### TASK ITEM
Below are entries; output exactly the lines from the one with "112 120 5.08" to the one with "635 527 4.19", both included, and nothing else.

### GIVEN ENTRIES
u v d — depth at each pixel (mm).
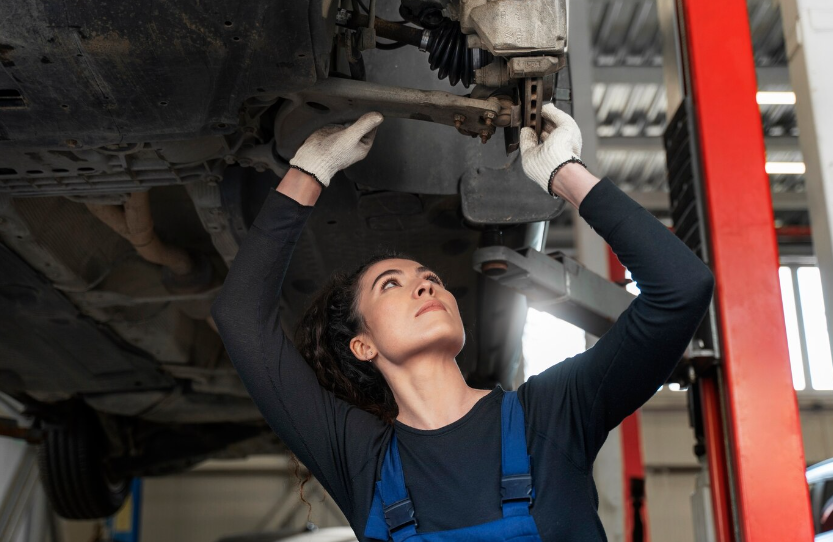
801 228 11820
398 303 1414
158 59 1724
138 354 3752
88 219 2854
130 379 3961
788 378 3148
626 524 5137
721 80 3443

* * *

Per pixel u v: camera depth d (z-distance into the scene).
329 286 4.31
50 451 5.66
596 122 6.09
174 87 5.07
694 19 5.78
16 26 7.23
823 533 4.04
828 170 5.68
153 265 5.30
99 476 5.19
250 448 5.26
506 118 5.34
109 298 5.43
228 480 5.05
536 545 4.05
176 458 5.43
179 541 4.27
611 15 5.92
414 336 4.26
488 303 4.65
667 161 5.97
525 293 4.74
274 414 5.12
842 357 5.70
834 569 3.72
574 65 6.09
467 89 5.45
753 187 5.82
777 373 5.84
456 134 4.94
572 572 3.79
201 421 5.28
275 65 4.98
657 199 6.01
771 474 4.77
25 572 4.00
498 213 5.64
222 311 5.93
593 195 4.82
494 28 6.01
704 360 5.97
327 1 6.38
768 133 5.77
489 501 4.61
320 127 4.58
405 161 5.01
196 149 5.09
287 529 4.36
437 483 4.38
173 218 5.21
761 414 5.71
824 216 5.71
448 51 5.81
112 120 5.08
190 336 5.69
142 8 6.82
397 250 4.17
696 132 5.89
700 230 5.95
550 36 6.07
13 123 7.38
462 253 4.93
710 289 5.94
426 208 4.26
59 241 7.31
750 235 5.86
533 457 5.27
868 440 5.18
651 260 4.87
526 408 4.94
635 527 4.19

### RESPONSE TO THE EXERCISE
112 120 5.08
190 336 5.69
142 8 6.82
397 250 4.17
696 132 5.89
700 230 5.95
550 36 6.07
13 123 7.38
462 253 4.93
710 289 5.94
426 208 4.26
59 241 7.31
750 235 5.86
533 457 5.27
868 440 5.18
651 260 4.87
526 408 4.94
635 527 4.19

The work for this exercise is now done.